Beautiful.  Congrats.


----------



## Chickenfever (Apr 23, 2011)

Thanks, two boys and two girls and all with elf ears like their mom.  I love the coloring on the fawn colored one, too bad it's a boy!


----------



## PattySh (Apr 23, 2011)

Congrats on your "litter"! They are so cute. Cool they are different colors.


----------



## dkluzier (Apr 23, 2011)

Lovely kids!!


----------



## jodief100 (Apr 23, 2011)




----------



## chandasue (Apr 23, 2011)

X4


----------



## Livinwright Farm (Apr 23, 2011)

Chickenfever said:
			
		

> Thanks, two boys and two girls and all with elf ears like their mom.  I love the coloring on the fawn colored one, too bad it's a boy!
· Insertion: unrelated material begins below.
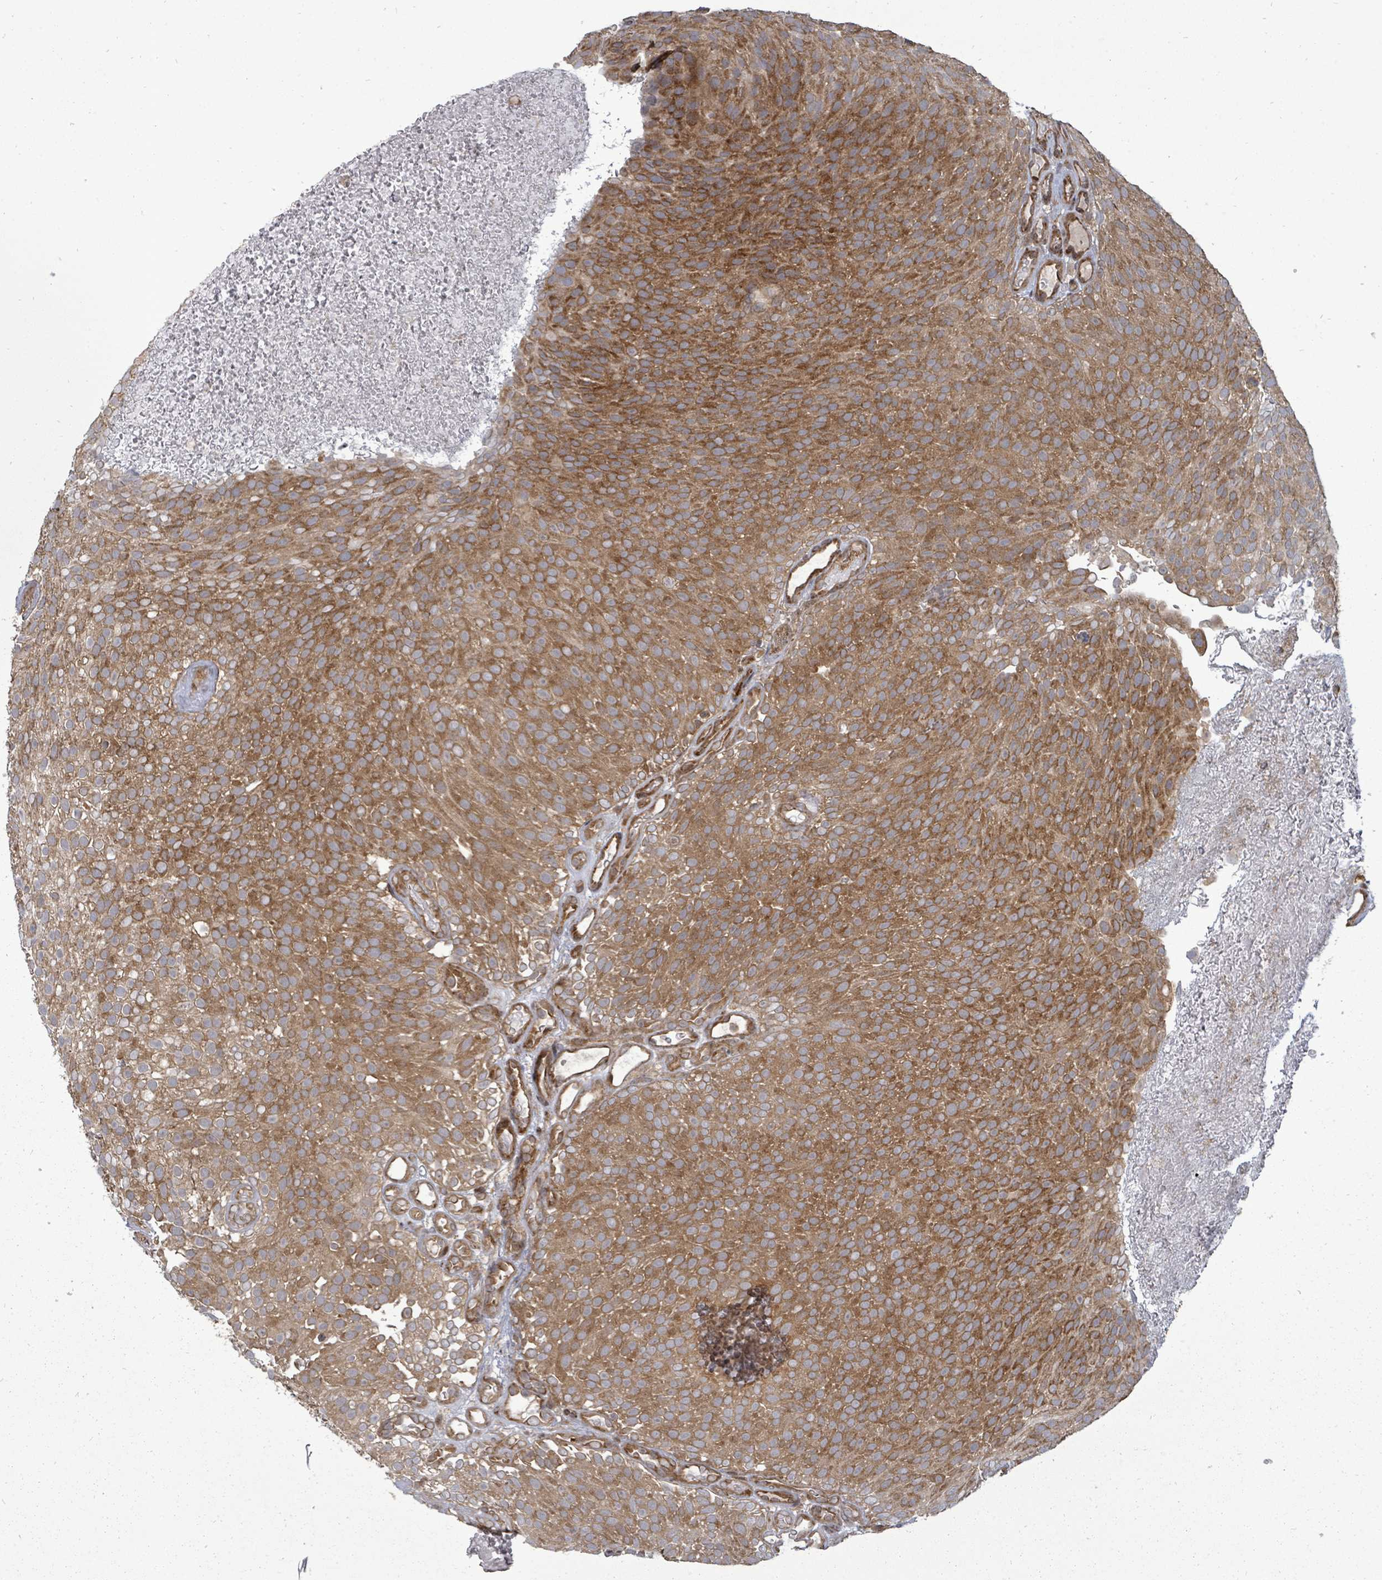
{"staining": {"intensity": "moderate", "quantity": ">75%", "location": "cytoplasmic/membranous"}, "tissue": "urothelial cancer", "cell_type": "Tumor cells", "image_type": "cancer", "snomed": [{"axis": "morphology", "description": "Urothelial carcinoma, Low grade"}, {"axis": "topography", "description": "Urinary bladder"}], "caption": "Urothelial carcinoma (low-grade) stained with immunohistochemistry (IHC) shows moderate cytoplasmic/membranous positivity in approximately >75% of tumor cells.", "gene": "EIF3C", "patient": {"sex": "male", "age": 78}}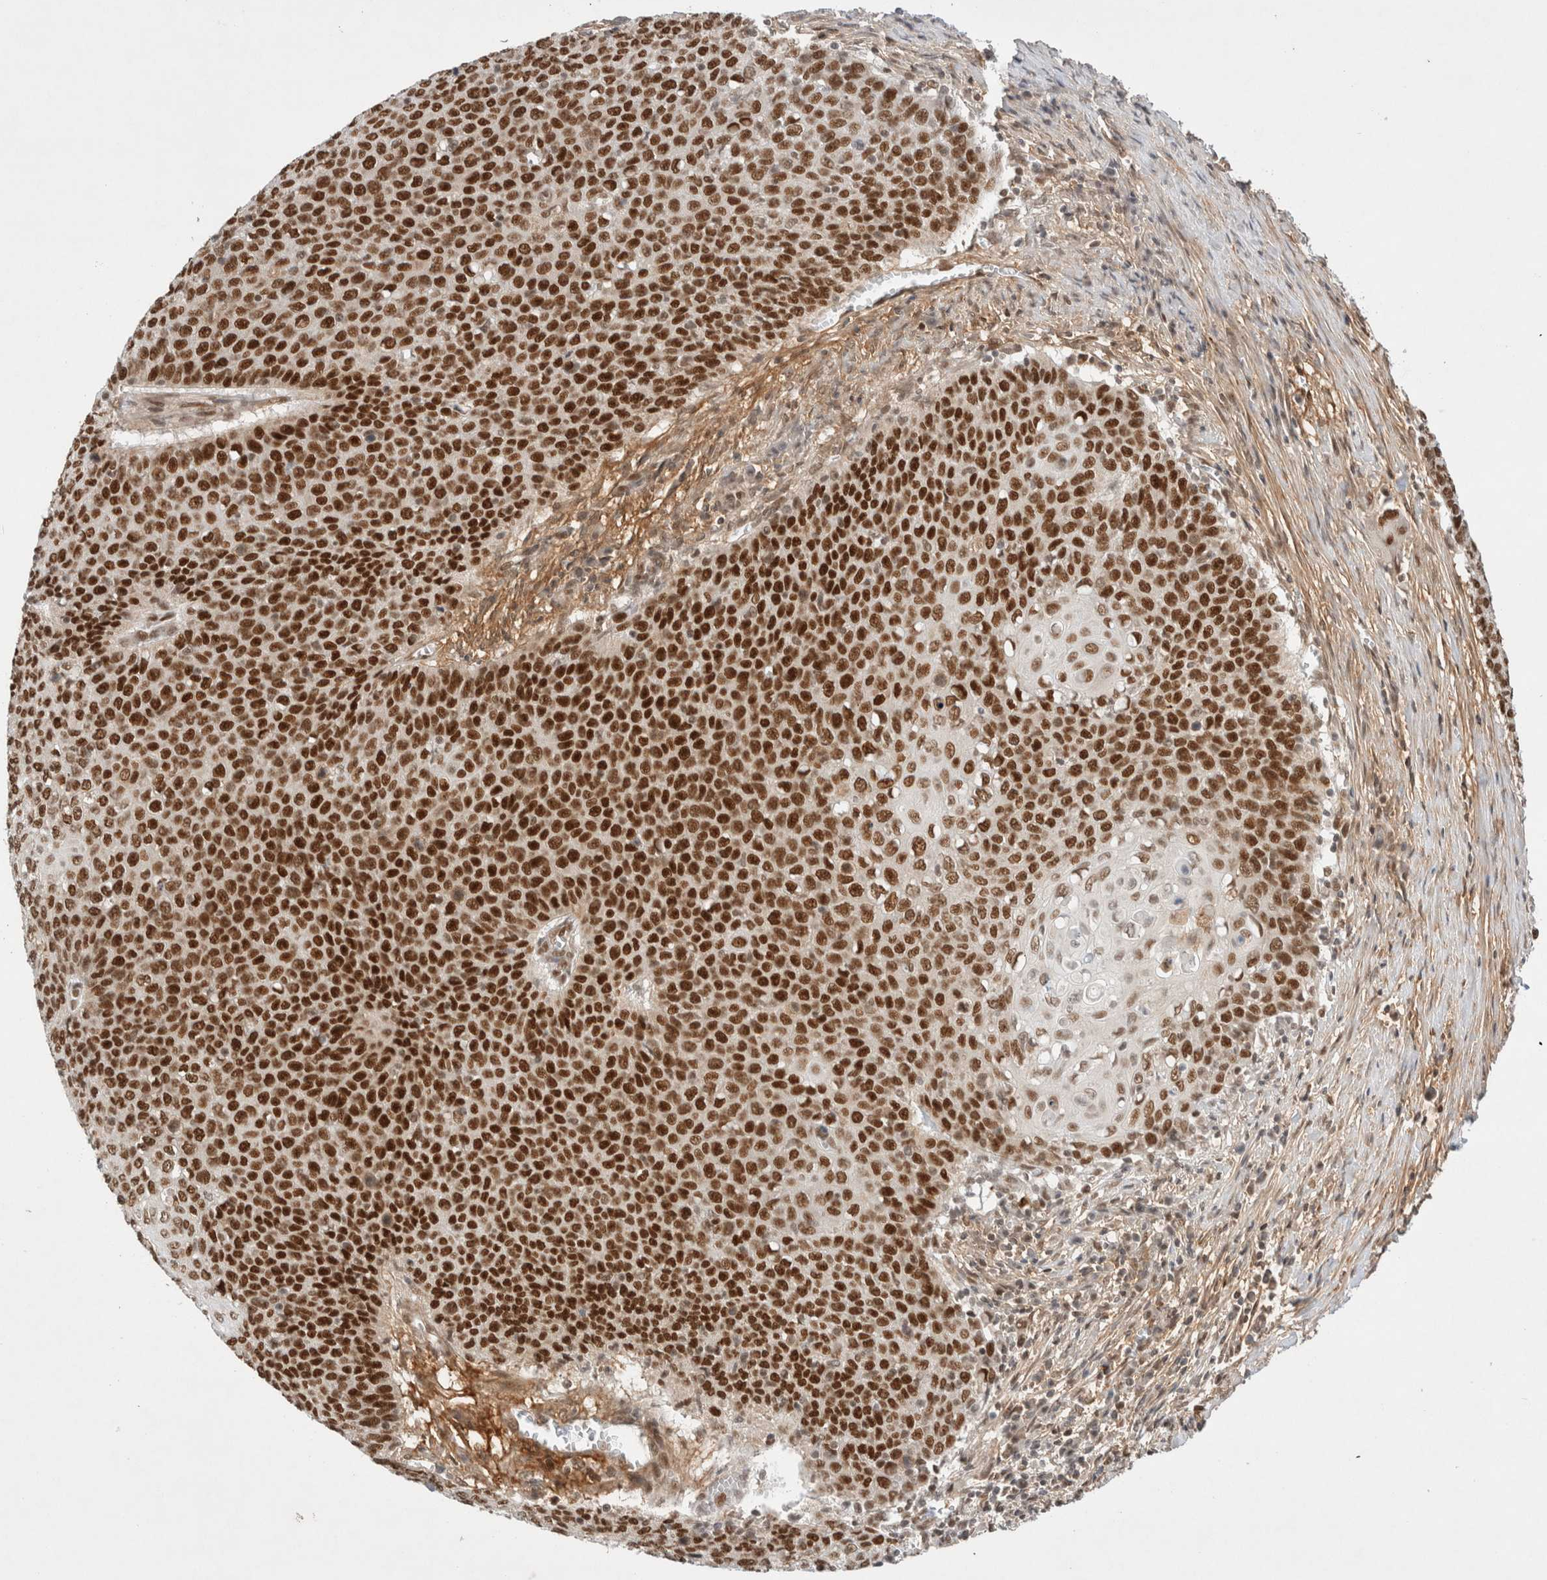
{"staining": {"intensity": "strong", "quantity": ">75%", "location": "nuclear"}, "tissue": "cervical cancer", "cell_type": "Tumor cells", "image_type": "cancer", "snomed": [{"axis": "morphology", "description": "Squamous cell carcinoma, NOS"}, {"axis": "topography", "description": "Cervix"}], "caption": "Brown immunohistochemical staining in squamous cell carcinoma (cervical) exhibits strong nuclear staining in about >75% of tumor cells.", "gene": "GTF2I", "patient": {"sex": "female", "age": 39}}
I love how LaManchas have that baby dragon appearance!!


----------



## goatdreamerCT (Apr 23, 2011)

WOW!!! Four babies!!!!   Congrats on a smooth delivery Cupcake!!!


----------



## DonnaBelle (Apr 23, 2011)

Great pictures.  Love those baby goaties.  

NOTHING IS CUTER!!!!!!!!!!!!

And 4 of them, way to go Cupcake.

Baby Cupcakes!!

Congratulations to you and your farm!!

DonnaBelle


----------



## ksalvagno (Apr 23, 2011)

Very cute! Congratulations!


----------



## oakmarsh nigerians (Apr 23, 2011)

Too sweet! Congrats!


----------



## Livinwright Farm (Apr 23, 2011)

oakmarsh nigerians said:
			
		

> *Too sweet!* Congrats!


When it comes to Cupcakes, there is no such thing!


----------